Теперь, вспоминая, понять надо было: отчего тревога и есть ли в чем вина? Не поехала, отказалась от Архангельского? Ну, что бы вышло от такой поездки? Наверняка ничего хорошего. Попытки такие делались и чем кончались? Виновата, что упустила, не распознала Натальину болезнь? Но Наталья давно выглядела неважно, что являлось вообще-то закономерным при ее образе жизни. Вера ее предупреждала и оказалась права. Да-да, права — в этом находила удовлетворение. Но ведь не злорадство! Зачем в таком ее подозревать? Уж сама она не должна на себя наговаривать. А если подумать…
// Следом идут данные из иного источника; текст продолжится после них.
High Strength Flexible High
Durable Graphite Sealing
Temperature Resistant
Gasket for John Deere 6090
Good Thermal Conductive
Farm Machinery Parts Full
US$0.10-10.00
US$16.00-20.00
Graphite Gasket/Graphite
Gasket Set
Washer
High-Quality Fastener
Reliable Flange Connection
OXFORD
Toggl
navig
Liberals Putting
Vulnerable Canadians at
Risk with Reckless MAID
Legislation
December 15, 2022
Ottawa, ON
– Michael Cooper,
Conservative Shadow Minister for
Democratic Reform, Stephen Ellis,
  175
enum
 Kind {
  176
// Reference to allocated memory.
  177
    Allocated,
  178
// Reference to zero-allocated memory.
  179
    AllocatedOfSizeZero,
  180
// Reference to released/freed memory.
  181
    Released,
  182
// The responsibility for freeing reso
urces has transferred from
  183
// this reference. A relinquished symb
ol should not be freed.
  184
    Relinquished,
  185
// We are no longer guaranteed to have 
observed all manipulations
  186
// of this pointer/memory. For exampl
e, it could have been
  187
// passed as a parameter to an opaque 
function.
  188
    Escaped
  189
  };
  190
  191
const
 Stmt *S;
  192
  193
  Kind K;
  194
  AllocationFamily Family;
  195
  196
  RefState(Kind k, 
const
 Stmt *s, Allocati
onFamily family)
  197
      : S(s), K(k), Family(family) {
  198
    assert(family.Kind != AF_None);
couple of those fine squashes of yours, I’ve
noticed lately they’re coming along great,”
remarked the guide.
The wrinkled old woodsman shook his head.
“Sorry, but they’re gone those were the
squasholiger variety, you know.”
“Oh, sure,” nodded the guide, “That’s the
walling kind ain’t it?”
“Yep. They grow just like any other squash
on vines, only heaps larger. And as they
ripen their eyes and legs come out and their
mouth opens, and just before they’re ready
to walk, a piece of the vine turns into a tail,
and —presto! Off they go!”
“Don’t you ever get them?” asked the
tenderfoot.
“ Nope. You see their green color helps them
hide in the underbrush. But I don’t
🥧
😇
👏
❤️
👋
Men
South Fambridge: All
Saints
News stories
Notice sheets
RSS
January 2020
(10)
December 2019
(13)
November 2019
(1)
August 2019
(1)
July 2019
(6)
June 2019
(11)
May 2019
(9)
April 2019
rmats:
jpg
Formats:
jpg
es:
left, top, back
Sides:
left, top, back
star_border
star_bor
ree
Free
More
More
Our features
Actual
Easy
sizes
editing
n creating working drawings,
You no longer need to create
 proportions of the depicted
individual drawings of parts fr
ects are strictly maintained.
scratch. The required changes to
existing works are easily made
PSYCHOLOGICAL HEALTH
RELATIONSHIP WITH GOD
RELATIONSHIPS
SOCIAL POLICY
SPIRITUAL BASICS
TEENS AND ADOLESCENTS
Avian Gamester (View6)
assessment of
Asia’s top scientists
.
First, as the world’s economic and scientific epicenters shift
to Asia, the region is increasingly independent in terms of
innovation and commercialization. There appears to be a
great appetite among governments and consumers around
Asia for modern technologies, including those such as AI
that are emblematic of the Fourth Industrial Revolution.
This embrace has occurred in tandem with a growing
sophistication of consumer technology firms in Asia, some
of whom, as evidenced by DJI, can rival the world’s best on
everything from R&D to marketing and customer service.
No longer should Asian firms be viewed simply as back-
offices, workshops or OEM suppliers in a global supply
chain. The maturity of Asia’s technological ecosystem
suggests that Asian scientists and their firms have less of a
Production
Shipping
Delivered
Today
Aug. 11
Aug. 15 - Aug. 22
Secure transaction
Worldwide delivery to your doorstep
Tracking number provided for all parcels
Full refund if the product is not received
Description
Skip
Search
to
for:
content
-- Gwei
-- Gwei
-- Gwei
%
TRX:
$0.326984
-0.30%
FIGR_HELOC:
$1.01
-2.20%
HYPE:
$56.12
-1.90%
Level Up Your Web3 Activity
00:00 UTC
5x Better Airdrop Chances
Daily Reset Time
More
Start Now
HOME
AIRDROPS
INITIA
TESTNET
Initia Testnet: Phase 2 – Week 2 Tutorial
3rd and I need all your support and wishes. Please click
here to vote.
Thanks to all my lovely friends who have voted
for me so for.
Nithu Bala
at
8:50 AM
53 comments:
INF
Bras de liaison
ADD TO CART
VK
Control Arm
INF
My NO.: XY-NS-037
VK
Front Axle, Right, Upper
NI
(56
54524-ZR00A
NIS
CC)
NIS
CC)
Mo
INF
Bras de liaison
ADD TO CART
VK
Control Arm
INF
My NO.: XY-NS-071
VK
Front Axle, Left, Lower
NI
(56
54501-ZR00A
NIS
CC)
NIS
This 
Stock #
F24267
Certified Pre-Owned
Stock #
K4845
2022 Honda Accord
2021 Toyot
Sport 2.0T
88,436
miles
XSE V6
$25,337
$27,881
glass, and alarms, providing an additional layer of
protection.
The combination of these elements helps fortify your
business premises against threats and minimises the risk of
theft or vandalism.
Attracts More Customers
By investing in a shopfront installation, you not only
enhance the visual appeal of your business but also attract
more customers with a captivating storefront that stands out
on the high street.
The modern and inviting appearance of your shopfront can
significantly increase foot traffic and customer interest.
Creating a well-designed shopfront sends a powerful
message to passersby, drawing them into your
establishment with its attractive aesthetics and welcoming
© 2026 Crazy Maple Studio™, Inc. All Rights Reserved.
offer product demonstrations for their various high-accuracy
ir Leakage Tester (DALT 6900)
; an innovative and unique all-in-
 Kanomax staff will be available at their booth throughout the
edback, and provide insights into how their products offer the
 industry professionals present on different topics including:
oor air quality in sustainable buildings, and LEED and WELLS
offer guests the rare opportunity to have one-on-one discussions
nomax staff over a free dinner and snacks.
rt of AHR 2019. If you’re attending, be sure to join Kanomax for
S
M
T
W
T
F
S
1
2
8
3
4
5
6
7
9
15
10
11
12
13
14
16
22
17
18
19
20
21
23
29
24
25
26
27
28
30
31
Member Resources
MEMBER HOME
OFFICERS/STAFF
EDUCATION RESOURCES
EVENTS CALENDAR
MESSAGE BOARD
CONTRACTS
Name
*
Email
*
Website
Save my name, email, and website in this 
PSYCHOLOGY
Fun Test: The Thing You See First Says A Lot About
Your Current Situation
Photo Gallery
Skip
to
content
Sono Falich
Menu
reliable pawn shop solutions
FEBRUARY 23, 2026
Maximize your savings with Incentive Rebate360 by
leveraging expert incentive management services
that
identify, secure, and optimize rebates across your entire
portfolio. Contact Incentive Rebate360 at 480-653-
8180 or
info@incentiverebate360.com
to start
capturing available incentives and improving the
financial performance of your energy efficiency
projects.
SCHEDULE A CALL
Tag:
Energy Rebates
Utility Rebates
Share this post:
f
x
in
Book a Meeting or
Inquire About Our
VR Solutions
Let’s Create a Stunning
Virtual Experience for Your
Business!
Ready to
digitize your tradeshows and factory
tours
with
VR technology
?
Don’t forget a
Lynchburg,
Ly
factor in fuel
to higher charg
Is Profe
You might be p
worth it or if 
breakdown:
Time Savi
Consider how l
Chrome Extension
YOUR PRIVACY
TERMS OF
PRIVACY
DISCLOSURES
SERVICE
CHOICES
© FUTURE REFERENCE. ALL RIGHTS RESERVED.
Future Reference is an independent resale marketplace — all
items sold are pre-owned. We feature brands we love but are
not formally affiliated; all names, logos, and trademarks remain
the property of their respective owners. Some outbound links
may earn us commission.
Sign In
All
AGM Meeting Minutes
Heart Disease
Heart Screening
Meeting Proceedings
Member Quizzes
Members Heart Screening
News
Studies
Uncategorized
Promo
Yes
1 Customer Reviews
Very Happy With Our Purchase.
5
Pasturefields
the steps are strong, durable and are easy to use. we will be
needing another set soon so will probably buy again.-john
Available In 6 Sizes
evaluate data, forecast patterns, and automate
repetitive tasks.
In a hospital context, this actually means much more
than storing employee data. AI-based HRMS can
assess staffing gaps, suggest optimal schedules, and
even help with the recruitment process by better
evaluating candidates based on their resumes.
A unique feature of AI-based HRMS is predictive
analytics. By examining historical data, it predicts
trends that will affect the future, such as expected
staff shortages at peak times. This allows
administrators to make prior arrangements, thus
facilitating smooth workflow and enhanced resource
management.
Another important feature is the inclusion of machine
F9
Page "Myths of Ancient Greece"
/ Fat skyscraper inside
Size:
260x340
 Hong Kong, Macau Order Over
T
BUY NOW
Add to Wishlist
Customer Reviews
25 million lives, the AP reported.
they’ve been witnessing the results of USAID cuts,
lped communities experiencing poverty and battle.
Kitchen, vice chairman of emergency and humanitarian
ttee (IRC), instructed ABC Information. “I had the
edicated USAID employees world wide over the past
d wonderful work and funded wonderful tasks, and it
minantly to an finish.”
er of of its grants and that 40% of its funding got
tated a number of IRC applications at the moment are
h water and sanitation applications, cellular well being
Если подумать — ужаснешься себе. И что может быть коварней такого занятия — требовать от самой себя п р а в д ы. Настаивать, не отступать? Тогда уж слушай, принимай. Смерть Натальи принесла — страшно вымолвить — облегчение. До того предвидела, знала свою правоту, но окончательной уверенности еще не было. Опасение сквозило, что, хотя логика существует, есть причины и есть их следствия, тем не менее жизнь шире, разнообразнее, неожиданней, и способна, и любит ошеломлять. Зачем? Чтобы доказать свою власть над человеком, особенно над тем, кто ее боится, надеется обхитрить. А она, Вера, что ли, хитрила?
Ну не знаю, не знаю… Мы живем, наблюдаем, сопоставляем, думаем, делаем выводы и надеемся, что правильные. В сознании собственной правоты предъявляем требования к себе, к другим. К другим — чуть жестче. Когда мы правы, мы беспощадны, безжалостны, не замечали? А вдруг правота наша не полная? А может быть, в отношении других ее, нашей правоты, и вовсе нет?
ПОСЛЕ ПРАЗДНИКА
Естественно, что, когда Ира Волкова наконец вышла замуж, у избранника ее собственной жилой площади не оказалось. Естественно, все, что было, он оставил первой жене. Естественно, Ире, как победительнице, разлучнице, злодейке, следовало запастись терпением и верой-бесстрашием, чтобы хватило на двоих — и ей, и ее любимому.
В квартиру на Старом Арбате Петя Орлов явился с пишущей портативной машинкой, своим портретом, подаренным приятелем-художником, маслом, на картоне, но в хорошей добротной рамочке, в портфеле бритвенные принадлежности и свернутые туго джинсы. Прожил Петя на свете тридцать восемь лет, чуть располнел, облысел, зато отпустил усы и полагал, что на многое еще способен.
— Мой дорогой… — шепнула Ира, прижавшись к Петиному кожаному пиджаку, и тут же отпрянула, крикнула в бесконечность темного гулкого коридора: — Мама! Это мы. Пожалуйста, познакомься…
Но Маргарита Аркадьевна не спешила. Хватило воли, выдержки. И появлению ее предшествовал шум спускаемой в туалете воды, громыхание дверной задвижки, с которой она якобы боролась, преувеличенное шарканье разношенных тапочек.
Ее ждали, и вот она приблизилась к ним. Вгляделась. Волнение следовало скрыть, и потому она прищурилась, разглядывая будто что-то за их спинами.
— Дверь-то можно было прикрыть, — произнесла. — Дует!
И прошествовала налево в большую, но все равно тесную кухню. Высокая, громоздкая, в пестром до полу халате, устрашающе победоносная. Так со стороны казалось, В висках же у Маргариты Аркадьевны стучало.